Pense duas vezes antes de agir ensina que se deve ter cautela antes de executar uma tarefa;
que tudo deve ser bem planejado para evitar danos maiores. Em Aja duas vezes antes de pensar,
com a simples inversão da posição dos verbos pensar e agir na frase, incita as pessoas a agirem
mais. Com isto, o autor mostra que é preciso abandonar as atitudes de passividade e cautela. Não se
pode pensar muito nas conseqüências. Fica claro que não agir constitui um perigo maior. Se as
pessoas não reverterem a situação, as conseqüências serão bem mais danosas.
Quem semeia vento colhe tempestade mostra o seu envolvimento com essa causa e a sua
capacidade de absorver os riscos resultantes de sua ação em nome de um ideal maior. O
envolvimento foi tanto que o autor chegou a ser exilado.
De acordo com Šklovsky (1916), os recursos da arte possuem uma função central de “causar
estranhamento” (ostranenie), produzindo uma renovação da percepção contra o pano de fundo do processo de
automatização pelo qual nós nos acostumamos a ações e percepções cotidianas. (Apud NÖTH, 1996)
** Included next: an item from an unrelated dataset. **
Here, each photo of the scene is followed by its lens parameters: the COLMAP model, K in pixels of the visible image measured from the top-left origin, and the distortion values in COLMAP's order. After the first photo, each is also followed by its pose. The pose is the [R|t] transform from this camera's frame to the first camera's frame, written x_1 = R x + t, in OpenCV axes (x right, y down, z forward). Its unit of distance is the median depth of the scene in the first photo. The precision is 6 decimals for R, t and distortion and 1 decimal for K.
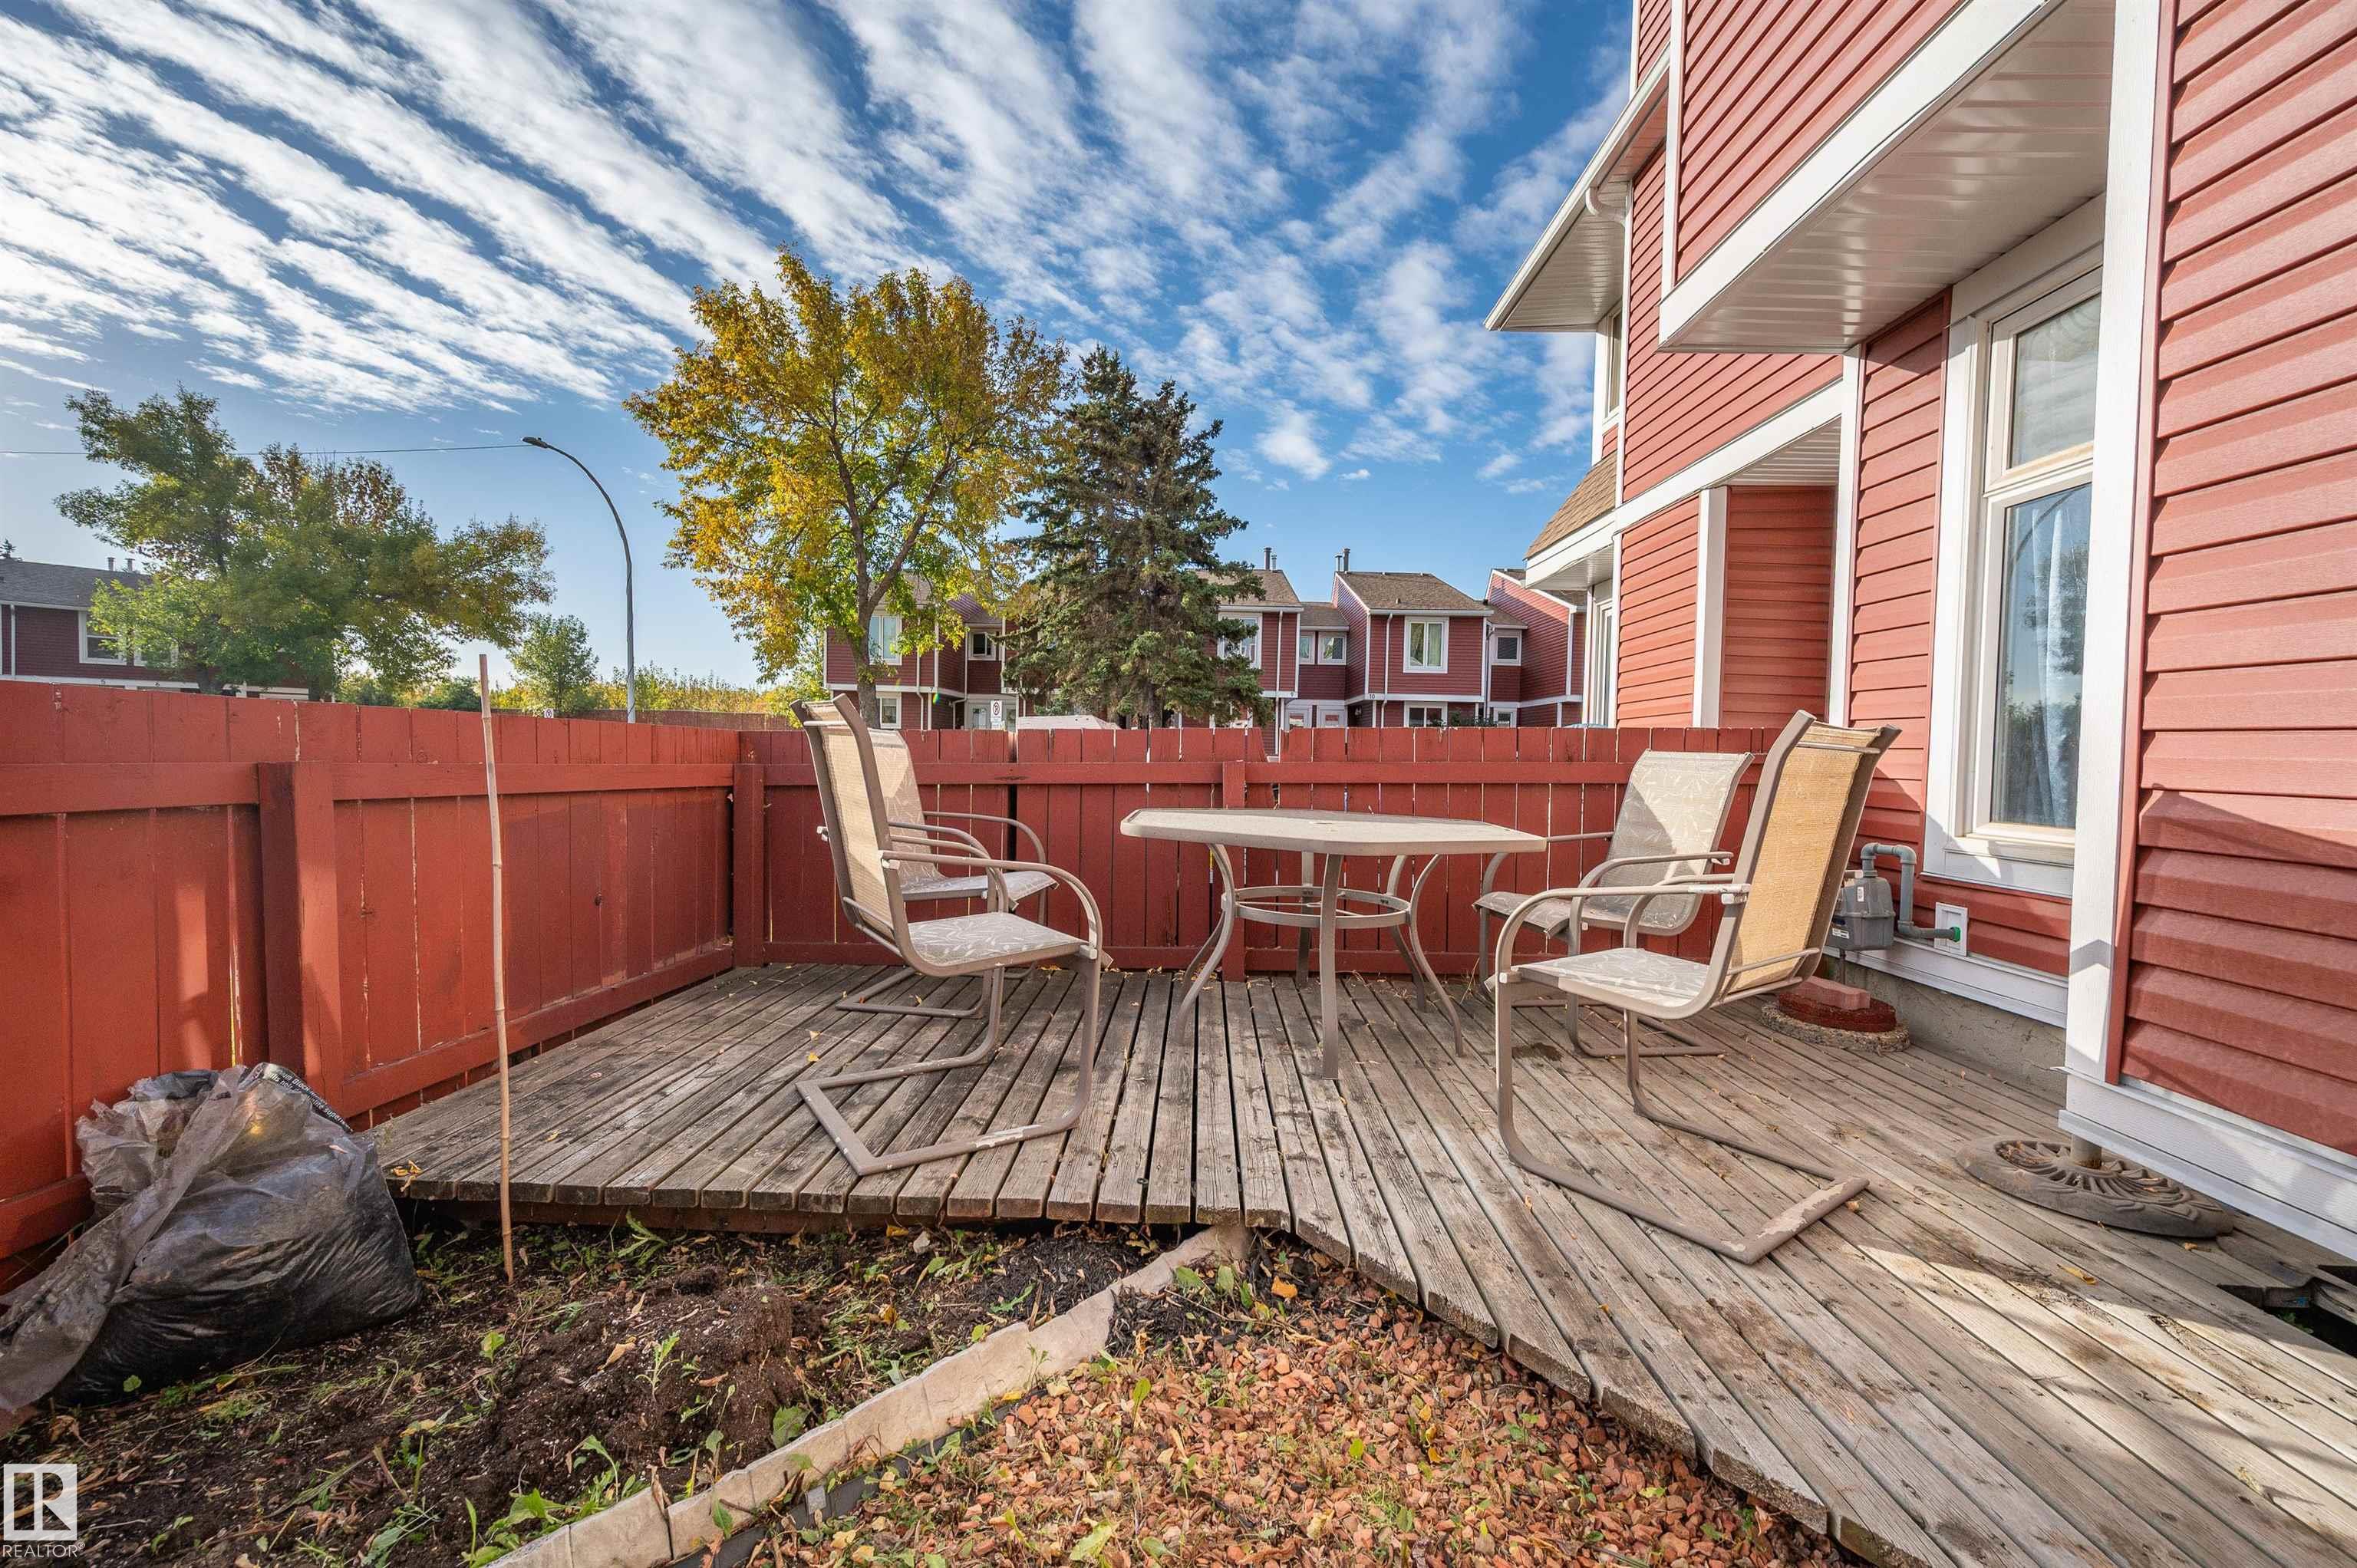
lens RADIAL K [[926.2, 0, 1190.9], [0, 926.2, 781.1], [0, 0, 1]] dist [0.000239, 0.000382]
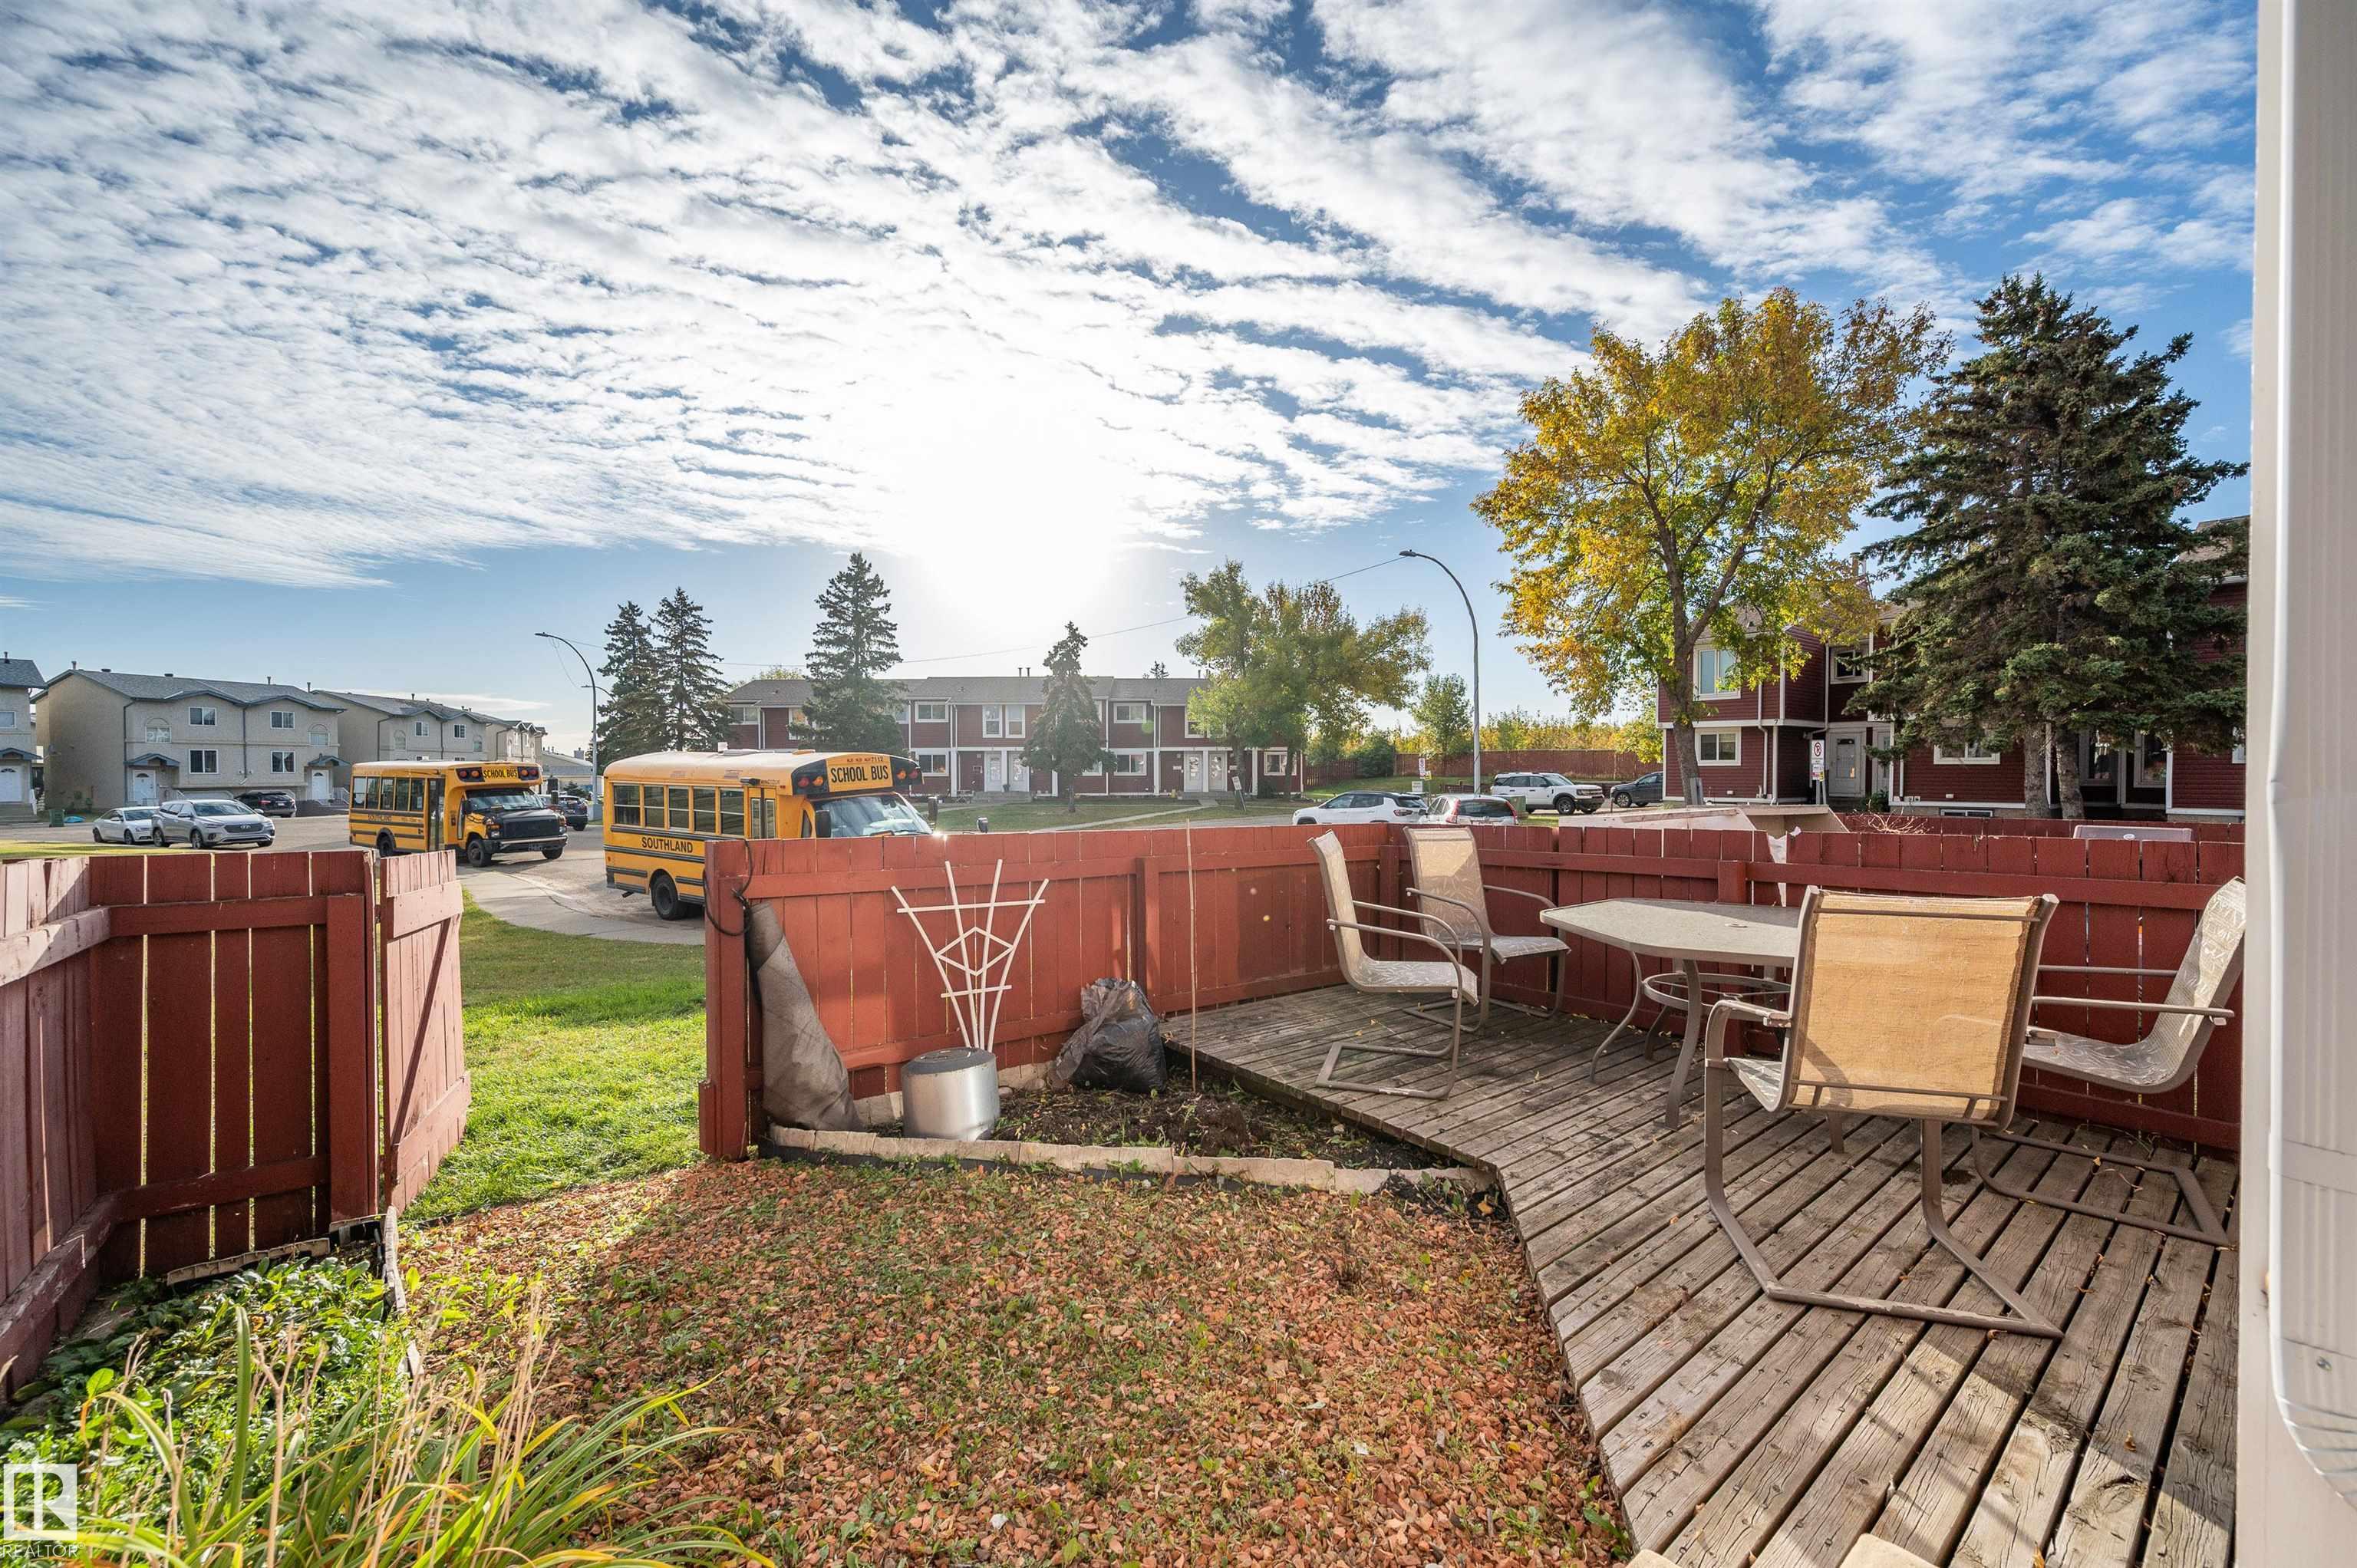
lens RADIAL K [[926.2, 0, 1190.9], [0, 926.2, 781.1], [0, 0, 1]] dist [0.000239, 0.000382]
pose [[0.637564, -0.012453, -0.770297, 0.651995], [-0.012904, 0.999556, -0.026840, -0.104161], [0.770290, 0.027052, 0.637120, -0.302750]]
Chico Buarque conseguiu driblar a censura à sua música, usando provérbios conhecidos. No entanto,
não deixou de expressar sua tentativa de mostrar ao povo a necessidade de sua participação na retomada do
poder. Ele apenas mudou algumas palavras, usou outras como metáforas verbais, transformando o texto
conhecido, cristalizado pelo uso, em um texto novo, permitindo uma nova concepção naquilo que está sendo
dito.
Referências bibliográficas
ECO, Umberto (1980). Tratado geral de semiótica. Trad.: Antonio de Pádua Danesi e Gilson César C. de
Faria - São Paulo: Perspectiva.
NÖTH, Winfried (1995) Handbook of Semiotics. Bloomington and Indianapolis: Indiana University Press.